Pritzker talks about inclusivity, but that’s the exact language activists have used to justify everything from secret gender transitions at school to policy changes that shut parents out of major decisions about their kids.
Even the law’s so-called “opt-out” provision offers little real protection. In practice, parents who refuse to participate could be targeted with extra scrutiny — the child becomes “the one who wasn’t screened,” making it easier for officials to frame the family as resistant or negligent.
The stakes are bigger than Illinois.
Once a program like this is in place, it’s a ready-made template for other blue states. The infrastructure — questionnaires, data collection, reporting protocols — can be replicated with a few legislative tweaks.

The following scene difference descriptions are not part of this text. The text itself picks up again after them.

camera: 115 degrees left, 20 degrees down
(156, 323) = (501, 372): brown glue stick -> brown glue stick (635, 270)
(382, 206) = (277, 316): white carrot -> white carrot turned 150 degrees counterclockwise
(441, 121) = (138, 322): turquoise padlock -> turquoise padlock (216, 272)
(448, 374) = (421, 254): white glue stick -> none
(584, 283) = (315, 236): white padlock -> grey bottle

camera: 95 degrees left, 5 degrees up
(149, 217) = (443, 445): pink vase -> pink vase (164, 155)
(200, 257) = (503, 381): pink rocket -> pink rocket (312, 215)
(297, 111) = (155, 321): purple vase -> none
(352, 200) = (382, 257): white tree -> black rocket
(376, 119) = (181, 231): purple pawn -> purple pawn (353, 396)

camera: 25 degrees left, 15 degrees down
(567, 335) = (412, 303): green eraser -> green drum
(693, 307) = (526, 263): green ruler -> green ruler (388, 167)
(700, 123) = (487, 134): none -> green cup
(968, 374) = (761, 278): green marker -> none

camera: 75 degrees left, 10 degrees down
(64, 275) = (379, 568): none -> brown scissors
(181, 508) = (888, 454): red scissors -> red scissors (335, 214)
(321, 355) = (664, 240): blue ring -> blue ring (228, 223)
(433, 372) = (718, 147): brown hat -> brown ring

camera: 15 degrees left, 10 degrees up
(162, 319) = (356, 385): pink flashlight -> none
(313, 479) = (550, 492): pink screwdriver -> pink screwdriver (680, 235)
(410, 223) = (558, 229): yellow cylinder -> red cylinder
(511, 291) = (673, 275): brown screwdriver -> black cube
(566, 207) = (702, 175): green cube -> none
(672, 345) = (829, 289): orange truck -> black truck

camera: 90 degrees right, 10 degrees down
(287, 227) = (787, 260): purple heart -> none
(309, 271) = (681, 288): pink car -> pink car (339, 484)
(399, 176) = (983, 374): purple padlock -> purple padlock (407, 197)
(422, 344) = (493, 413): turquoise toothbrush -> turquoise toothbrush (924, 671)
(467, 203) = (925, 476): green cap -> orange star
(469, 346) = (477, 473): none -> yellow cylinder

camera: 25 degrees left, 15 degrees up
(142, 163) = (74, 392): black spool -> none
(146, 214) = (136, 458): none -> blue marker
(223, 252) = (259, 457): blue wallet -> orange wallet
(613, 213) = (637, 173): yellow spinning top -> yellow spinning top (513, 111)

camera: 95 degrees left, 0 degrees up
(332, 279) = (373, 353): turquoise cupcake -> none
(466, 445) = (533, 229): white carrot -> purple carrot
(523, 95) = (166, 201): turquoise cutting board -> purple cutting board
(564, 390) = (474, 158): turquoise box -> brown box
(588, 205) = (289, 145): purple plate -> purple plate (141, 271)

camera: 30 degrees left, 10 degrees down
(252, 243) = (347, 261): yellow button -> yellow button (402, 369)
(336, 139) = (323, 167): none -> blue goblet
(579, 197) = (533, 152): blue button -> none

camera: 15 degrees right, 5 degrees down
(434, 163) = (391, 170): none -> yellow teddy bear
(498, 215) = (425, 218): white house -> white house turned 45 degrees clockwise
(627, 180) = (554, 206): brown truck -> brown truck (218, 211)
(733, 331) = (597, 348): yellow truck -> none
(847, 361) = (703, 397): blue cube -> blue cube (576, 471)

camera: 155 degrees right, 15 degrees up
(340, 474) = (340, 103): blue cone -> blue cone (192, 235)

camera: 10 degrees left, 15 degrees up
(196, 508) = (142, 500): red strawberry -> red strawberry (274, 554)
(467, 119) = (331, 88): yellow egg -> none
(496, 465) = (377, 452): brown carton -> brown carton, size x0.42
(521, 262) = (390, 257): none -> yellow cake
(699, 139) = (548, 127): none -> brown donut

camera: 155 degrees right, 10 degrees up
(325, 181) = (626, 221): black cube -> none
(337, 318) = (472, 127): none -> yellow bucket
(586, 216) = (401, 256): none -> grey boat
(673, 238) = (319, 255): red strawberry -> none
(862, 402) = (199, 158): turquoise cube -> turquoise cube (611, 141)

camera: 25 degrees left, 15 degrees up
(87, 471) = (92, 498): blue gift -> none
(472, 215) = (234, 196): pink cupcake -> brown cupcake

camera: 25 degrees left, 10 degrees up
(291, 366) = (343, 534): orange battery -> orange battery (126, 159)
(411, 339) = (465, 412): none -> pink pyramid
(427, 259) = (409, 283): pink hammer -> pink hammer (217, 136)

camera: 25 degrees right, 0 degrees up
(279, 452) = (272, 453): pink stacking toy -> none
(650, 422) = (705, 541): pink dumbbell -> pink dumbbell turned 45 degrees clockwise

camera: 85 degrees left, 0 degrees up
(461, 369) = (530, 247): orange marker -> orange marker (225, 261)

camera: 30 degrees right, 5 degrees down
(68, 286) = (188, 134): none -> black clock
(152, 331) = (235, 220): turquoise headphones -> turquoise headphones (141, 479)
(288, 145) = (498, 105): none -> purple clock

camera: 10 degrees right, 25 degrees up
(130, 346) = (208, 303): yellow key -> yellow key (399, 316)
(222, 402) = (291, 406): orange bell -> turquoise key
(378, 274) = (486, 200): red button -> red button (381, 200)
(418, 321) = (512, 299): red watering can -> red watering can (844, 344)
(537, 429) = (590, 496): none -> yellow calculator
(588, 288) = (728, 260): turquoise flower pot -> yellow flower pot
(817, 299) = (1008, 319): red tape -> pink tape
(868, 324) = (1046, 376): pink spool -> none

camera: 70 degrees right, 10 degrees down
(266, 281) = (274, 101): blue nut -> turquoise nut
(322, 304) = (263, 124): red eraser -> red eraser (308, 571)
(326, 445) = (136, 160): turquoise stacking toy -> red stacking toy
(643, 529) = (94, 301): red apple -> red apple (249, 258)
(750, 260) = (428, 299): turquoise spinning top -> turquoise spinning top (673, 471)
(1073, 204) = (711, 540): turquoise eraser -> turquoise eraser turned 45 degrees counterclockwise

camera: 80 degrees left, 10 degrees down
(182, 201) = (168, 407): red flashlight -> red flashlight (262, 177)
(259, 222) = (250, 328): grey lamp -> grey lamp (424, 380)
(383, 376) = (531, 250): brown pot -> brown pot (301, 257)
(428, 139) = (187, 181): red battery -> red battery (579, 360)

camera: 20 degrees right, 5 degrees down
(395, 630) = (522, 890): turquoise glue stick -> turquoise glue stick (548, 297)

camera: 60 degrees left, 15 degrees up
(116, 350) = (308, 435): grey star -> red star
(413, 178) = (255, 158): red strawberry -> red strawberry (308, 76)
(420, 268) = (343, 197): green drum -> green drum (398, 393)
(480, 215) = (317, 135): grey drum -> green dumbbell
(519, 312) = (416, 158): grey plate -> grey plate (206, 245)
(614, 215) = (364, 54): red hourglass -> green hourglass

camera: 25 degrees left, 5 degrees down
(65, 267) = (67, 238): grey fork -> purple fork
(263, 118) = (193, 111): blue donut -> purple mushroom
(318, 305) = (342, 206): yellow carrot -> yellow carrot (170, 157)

All it takes is one “national best practices” conference or federal funding incentive, and suddenly a local program becomes the standard for public schools across the country.
Parents who support traditional values, reject radical gender ideology, or simply disagree with the prevailing political climate could find themselves fighting not just for their child’s privacy, but for custody.
Supporters will insist it’s all about prevention. But prevention in the wrong hands becomes pretext. And pretext, once weaponized, is nearly impossible to roll back.
Illinois parents have until the 2027–28 school year to prepare. Parents in other states should watch closely — because if this experiment works for Illinois politicians, it won’t stay there for long.